*** Opening of Material supplied ***

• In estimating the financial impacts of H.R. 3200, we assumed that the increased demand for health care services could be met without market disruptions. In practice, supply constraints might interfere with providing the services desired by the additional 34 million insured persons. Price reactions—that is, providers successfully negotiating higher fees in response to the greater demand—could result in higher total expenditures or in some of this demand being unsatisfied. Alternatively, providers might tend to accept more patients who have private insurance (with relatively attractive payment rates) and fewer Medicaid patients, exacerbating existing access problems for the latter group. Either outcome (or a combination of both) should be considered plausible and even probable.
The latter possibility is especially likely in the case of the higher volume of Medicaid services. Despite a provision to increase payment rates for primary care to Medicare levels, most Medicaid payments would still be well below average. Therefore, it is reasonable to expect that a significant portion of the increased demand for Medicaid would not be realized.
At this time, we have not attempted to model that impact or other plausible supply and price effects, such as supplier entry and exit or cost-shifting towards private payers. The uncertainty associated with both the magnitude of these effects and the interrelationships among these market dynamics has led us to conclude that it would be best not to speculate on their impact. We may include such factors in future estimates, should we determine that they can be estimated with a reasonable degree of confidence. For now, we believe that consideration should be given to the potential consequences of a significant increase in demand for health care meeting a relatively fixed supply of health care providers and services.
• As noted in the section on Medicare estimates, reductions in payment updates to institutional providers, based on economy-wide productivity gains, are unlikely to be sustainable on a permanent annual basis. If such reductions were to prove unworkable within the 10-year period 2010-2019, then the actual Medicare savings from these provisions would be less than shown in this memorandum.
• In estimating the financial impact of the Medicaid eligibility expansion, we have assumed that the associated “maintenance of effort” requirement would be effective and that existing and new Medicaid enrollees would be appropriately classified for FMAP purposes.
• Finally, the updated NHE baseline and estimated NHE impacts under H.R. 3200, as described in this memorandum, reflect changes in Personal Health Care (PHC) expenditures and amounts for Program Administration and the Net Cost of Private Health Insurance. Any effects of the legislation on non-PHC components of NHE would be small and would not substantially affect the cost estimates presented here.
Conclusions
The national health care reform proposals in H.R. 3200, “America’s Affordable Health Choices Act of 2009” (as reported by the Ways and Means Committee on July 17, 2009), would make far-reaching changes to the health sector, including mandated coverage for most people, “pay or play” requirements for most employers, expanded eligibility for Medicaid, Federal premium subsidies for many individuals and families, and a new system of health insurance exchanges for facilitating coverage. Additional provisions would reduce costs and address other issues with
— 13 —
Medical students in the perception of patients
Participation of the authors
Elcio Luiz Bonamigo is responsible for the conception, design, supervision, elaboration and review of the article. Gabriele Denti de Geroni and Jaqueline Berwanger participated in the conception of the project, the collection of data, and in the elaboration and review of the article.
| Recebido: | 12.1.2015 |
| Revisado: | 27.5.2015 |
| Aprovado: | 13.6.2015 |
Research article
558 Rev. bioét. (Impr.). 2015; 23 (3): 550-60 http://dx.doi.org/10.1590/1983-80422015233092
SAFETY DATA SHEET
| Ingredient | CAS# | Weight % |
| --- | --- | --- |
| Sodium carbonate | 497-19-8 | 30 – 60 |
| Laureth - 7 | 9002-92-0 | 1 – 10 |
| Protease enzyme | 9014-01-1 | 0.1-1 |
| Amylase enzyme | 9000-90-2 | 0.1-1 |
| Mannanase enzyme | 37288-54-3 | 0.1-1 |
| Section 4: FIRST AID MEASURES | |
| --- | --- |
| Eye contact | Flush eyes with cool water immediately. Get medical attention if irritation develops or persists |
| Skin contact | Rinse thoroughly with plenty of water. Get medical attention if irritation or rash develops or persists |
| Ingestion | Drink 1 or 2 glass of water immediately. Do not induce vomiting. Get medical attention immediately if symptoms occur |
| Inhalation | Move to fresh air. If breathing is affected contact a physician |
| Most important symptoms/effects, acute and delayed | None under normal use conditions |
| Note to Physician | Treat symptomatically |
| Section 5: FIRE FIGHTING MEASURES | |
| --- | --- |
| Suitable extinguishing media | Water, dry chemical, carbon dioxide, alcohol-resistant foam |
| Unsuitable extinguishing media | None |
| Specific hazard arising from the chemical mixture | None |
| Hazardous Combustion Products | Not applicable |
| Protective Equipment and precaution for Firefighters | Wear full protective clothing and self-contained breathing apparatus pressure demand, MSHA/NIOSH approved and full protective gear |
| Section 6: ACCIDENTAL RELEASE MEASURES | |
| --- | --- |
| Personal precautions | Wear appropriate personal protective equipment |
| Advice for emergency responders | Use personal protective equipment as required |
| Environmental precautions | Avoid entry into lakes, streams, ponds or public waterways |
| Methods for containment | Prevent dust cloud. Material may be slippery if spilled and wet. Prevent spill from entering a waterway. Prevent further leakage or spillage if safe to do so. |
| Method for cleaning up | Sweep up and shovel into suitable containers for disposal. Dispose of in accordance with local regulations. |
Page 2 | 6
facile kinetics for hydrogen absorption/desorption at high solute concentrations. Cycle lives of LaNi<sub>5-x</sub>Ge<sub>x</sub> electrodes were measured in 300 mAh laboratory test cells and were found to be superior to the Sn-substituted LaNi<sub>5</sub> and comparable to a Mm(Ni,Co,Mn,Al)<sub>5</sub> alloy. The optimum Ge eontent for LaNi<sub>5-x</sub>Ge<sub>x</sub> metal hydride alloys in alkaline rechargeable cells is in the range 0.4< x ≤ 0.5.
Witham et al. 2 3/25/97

*** Close of Material supplied ***

Exercise directions :: A faithful, complete reproduction of the listing above is requested.

Expected output ::
• In estimating the financial impacts of H.R. 3200, we assumed that the increased demand for health care services could be met without market disruptions. In practice, supply constraints might interfere with providing the services desired by the additional 34 million insured persons. Price reactions—that is, providers successfully negotiating higher fees in response to the greater demand—could result in higher total expenditures or in some of this demand being unsatisfied. Alternatively, providers might tend to accept more patients who have private insurance (with relatively attractive payment rates) and fewer Medicaid patients, exacerbating existing access problems for the latter group. Either outcome (or a combination of both) should be considered plausible and even probable.
The latter possibility is especially likely in the case of the higher volume of Medicaid services. Despite a provision to increase payment rates for primary care to Medicare levels, most Medicaid payments would still be well below average. Therefore, it is reasonable to expect that a significant portion of the increased demand for Medicaid would not be realized.
At this time, we have not attempted to model that impact or other plausible supply and price effects, such as supplier entry and exit or cost-shifting towards private payers. The uncertainty associated with both the magnitude of these effects and the interrelationships among these market dynamics has led us to conclude that it would be best not to speculate on their impact. We may include such factors in future estimates, should we determine that they can be estimated with a reasonable degree of confidence. For now, we believe that consideration should be given to the potential consequences of a significant increase in demand for health care meeting a relatively fixed supply of health care providers and services.
• As noted in the section on Medicare estimates, reductions in payment updates to institutional providers, based on economy-wide productivity gains, are unlikely to be sustainable on a permanent annual basis. If such reductions were to prove unworkable within the 10-year period 2010-2019, then the actual Medicare savings from these provisions would be less than shown in this memorandum.
• In estimating the financial impact of the Medicaid eligibility expansion, we have assumed that the associated “maintenance of effort” requirement would be effective and that existing and new Medicaid enrollees would be appropriately classified for FMAP purposes.
• Finally, the updated NHE baseline and estimated NHE impacts under H.R. 3200, as described in this memorandum, reflect changes in Personal Health Care (PHC) expenditures and amounts for Program Administration and the Net Cost of Private Health Insurance. Any effects of the legislation on non-PHC components of NHE would be small and would not substantially affect the cost estimates presented here.
Conclusions
The national health care reform proposals in H.R. 3200, “America’s Affordable Health Choices Act of 2009” (as reported by the Ways and Means Committee on July 17, 2009), would make far-reaching changes to the health sector, including mandated coverage for most people, “pay or play” requirements for most employers, expanded eligibility for Medicaid, Federal premium subsidies for many individuals and families, and a new system of health insurance exchanges for facilitating coverage. Additional provisions would reduce costs and address other issues with
— 13 —
Medical students in the perception of patients
Participation of the authors
Elcio Luiz Bonamigo is responsible for the conception, design, supervision, elaboration and review of the article. Gabriele Denti de Geroni and Jaqueline Berwanger participated in the conception of the project, the collection of data, and in the elaboration and review of the article.
| Recebido: | 12.1.2015 |
| Revisado: | 27.5.2015 |
| Aprovado: | 13.6.2015 |
Research article
558 Rev. bioét. (Impr.). 2015; 23 (3): 550-60 http://dx.doi.org/10.1590/1983-80422015233092
SAFETY DATA SHEET
| Ingredient | CAS# | Weight % |
| --- | --- | --- |
| Sodium carbonate | 497-19-8 | 30 – 60 |
| Laureth - 7 | 9002-92-0 | 1 – 10 |
| Protease enzyme | 9014-01-1 | 0.1-1 |
| Amylase enzyme | 9000-90-2 | 0.1-1 |
| Mannanase enzyme | 37288-54-3 | 0.1-1 |
| Section 4: FIRST AID MEASURES | |
| --- | --- |
| Eye contact | Flush eyes with cool water immediately. Get medical attention if irritation develops or persists |
| Skin contact | Rinse thoroughly with plenty of water. Get medical attention if irritation or rash develops or persists |
| Ingestion | Drink 1 or 2 glass of water immediately. Do not induce vomiting. Get medical attention immediately if symptoms occur |
| Inhalation | Move to fresh air. If breathing is affected contact a physician |
| Most important symptoms/effects, acute and delayed | None under normal use conditions |
| Note to Physician | Treat symptomatically |
| Section 5: FIRE FIGHTING MEASURES | |
| --- | --- |
| Suitable extinguishing media | Water, dry chemical, carbon dioxide, alcohol-resistant foam |
| Unsuitable extinguishing media | None |
| Specific hazard arising from the chemical mixture | None |
| Hazardous Combustion Products | Not applicable |
| Protective Equipment and precaution for Firefighters | Wear full protective clothing and self-contained breathing apparatus pressure demand, MSHA/NIOSH approved and full protective gear |
| Section 6: ACCIDENTAL RELEASE MEASURES | |
| --- | --- |
| Personal precautions | Wear appropriate personal protective equipment |
| Advice for emergency responders | Use personal protective equipment as required |
| Environmental precautions | Avoid entry into lakes, streams, ponds or public waterways |
| Methods for containment | Prevent dust cloud. Material may be slippery if spilled and wet. Prevent spill from entering a waterway. Prevent further leakage or spillage if safe to do so. |
| Method for cleaning up | Sweep up and shovel into suitable containers for disposal. Dispose of in accordance with local regulations. |
Page 2 | 6
facile kinetics for hydrogen absorption/desorption at high solute concentrations. Cycle lives of LaNi<sub>5-x</sub>Ge<sub>x</sub> electrodes were measured in 300 mAh laboratory test cells and were found to be superior to the Sn-substituted LaNi<sub>5</sub> and comparable to a Mm(Ni,Co,Mn,Al)<sub>5</sub> alloy. The optimum Ge eontent for LaNi<sub>5-x</sub>Ge<sub>x</sub> metal hydride alloys in alkaline rechargeable cells is in the range 0.4< x ≤ 0.5.
Witham et al. 2 3/25/97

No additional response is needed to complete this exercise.